FRAGMENTO DEL DOCUMENTO
Hoy por hoy, sin embargo, con eso del feminismo, las señoras podrán usar también el cuentecillo, y mutatis mutandis, cambiando lo que se deba cambiar, hasta podrán justificar con él aquello que los varones aplaudimos en nosotros y condenamos en ellas.
Sucede que la reina se enteró de que su esposo, el rey, la engañaba. A la ofensa añadía la humillación, pues sus devaneos no eran con altas damas de la corte o con señoras principales, sino con las fámulas o criadas de palacio: fregatrices de cocina, camareras de alcoba, nucamas de baja condición, y aun mozas de cuadra amigas de escuderos y de caballerangos.

Entradas sacadas de una colección
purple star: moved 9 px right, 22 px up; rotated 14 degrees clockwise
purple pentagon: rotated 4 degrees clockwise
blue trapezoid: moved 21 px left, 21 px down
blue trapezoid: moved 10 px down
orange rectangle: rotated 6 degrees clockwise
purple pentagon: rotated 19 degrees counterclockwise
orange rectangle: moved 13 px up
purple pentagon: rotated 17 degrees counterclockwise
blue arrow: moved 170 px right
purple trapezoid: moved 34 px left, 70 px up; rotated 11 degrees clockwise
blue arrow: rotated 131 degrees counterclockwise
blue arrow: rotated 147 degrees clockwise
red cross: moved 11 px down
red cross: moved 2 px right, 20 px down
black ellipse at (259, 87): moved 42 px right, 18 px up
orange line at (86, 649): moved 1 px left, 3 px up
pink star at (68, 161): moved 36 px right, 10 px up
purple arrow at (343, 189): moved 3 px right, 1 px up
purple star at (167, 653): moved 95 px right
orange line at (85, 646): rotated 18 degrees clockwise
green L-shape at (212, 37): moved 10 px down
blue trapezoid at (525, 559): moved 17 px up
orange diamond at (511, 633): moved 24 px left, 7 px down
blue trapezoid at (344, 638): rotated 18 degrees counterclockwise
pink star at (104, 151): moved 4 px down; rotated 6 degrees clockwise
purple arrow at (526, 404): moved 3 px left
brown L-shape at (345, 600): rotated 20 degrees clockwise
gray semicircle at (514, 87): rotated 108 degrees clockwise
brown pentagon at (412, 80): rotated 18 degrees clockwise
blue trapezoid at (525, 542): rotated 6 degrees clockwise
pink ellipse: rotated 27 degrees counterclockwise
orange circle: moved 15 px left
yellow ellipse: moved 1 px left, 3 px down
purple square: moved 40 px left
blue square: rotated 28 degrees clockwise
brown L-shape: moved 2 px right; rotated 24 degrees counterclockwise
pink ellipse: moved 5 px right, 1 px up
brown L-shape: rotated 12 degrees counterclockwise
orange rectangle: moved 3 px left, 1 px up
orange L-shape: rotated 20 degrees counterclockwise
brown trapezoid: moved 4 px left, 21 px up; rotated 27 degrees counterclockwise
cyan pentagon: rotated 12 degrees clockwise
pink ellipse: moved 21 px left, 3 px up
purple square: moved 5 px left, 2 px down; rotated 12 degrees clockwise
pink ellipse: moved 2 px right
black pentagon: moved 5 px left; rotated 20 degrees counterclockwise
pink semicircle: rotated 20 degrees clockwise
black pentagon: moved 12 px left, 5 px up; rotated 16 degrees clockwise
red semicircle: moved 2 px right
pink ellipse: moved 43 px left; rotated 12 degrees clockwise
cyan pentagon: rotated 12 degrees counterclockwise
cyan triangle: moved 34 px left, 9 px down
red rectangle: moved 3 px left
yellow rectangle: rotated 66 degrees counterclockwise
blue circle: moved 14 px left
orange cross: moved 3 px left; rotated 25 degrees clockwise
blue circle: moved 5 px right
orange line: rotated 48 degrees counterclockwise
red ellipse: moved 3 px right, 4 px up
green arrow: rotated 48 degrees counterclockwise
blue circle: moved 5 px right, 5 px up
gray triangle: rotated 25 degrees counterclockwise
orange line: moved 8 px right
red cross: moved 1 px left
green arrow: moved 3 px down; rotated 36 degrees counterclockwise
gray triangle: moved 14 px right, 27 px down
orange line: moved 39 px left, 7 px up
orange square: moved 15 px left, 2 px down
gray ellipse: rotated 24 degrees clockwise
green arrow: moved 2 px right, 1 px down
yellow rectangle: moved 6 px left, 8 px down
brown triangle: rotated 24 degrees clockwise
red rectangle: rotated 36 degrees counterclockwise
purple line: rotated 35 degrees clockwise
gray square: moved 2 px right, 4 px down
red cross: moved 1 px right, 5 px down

LA TAREA
Transcribe literalmente del fragmento del documento de arriba todo lo que va desde "Sucede que la" hasta "y de caballerangos.".

RESPUESTA
Sucede que la reina se enteró de que su esposo, el rey, la engañaba. A la ofensa añadía la humillación, pues sus devaneos no eran con altas damas de la corte o con señoras principales, sino con las fámulas o criadas de palacio: fregatrices de cocina, camareras de alcoba, nucamas de baja condición, y aun mozas de cuadra amigas de escuderos y de caballerangos.